Problem or use case it is addressing: Enriching museum metadata to support new forms of discovery

Copac collection management – developing a tool that libraries can use to analyse their collections in comparison to other university libraries by using the data stored in Copac. Mimas
Problem or use case it is addressing: Enabling libraries to analyse their collections and evaluate them against other libraries to make effective judgements on what to keep and what to discard.

Digital Bodleian – provide linked data, apis and a new user interface for the Bodleian’s substantial collection of digital assets. University of Oxford
Problem or use case it is addressing: Providing coherent discovery for varied collections and enabling and promoting reuse of the metadata about those collections

DiscoverEDINA – a three pronged project that is developing software to extract metadata from and embed new metadata in multimedia content; developing a crowd sourcing tool for the enriching the metadata about the content in JISC MediaHub; enhance the open linked data available from SUNCAT. EDINA.
Problem or use case it is addressing: Enriching metadata and enabling and promoting reuse

Pelagios 2 – developing a toolkit for Ancient World resources so that collection providers can expose their metadata and find and visualise geospatial connections between open collections of Ancient World resources. Open University.
Problem or use case it is addressing: making it easy to make open metadata available, visualising it and enabling and promoting reuse.

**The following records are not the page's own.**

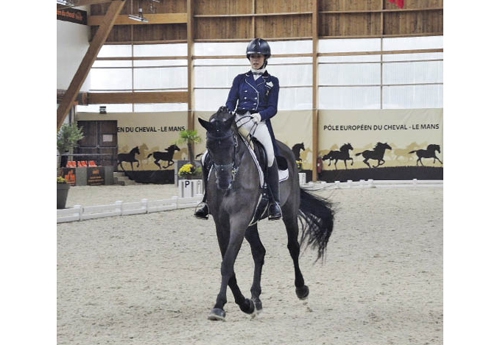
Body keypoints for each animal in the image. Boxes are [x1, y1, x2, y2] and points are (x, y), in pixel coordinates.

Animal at [197, 106, 334, 322]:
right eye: (209, 146)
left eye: (232, 144)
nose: (223, 182)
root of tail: (284, 149)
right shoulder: (222, 223)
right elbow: (228, 264)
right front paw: (245, 304)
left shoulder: (239, 219)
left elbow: (227, 263)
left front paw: (219, 307)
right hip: (251, 224)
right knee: (259, 252)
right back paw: (256, 299)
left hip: (288, 211)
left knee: (293, 247)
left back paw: (301, 290)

Search25 – will provide a new open resource discovery experience at the M25 consortium regional level, offering researchers the advantages of both local/regional and national resource discovery.
Problem or use case it is addressing: Providing coherent discovery for varied collections and enabling and promoting reuse of the metadata about those collections

Servicecore – will develop the core repository tool to enable users to find papers that are on similar topics in the UK’s repositories
Problem or use case it is addressing: Enriching metadata about articles in repositories and enabling and promoting reuse of that metadata.

Step Change – will embed functionality to create linked data into the cataloguing interface of the CALM archive software, will enhance the UK archival thesaurus so it can be used as a semantic tagging tool and will work with Historypin to enable the geographical exploration of archive content.
Problem or use case it is addressing: Enriching metadata about archives contents, visualising it and enabling and promoting reuse of that metadata.

The cutting edge – will create a new online resource to support teaching and research into tools with sharp edges, it will do this by bringing together metadata from several important collections housed within the Great North Museum.
Problem or use case it is addressing: Providing coherent discovery and exploration for varied collections and enabling and promoting reuse of the metadata about those collections

These projects all started recently and will run until July 2012. They are a varied and exciting series of projects and I am looking forward to seeing what they produce and learn.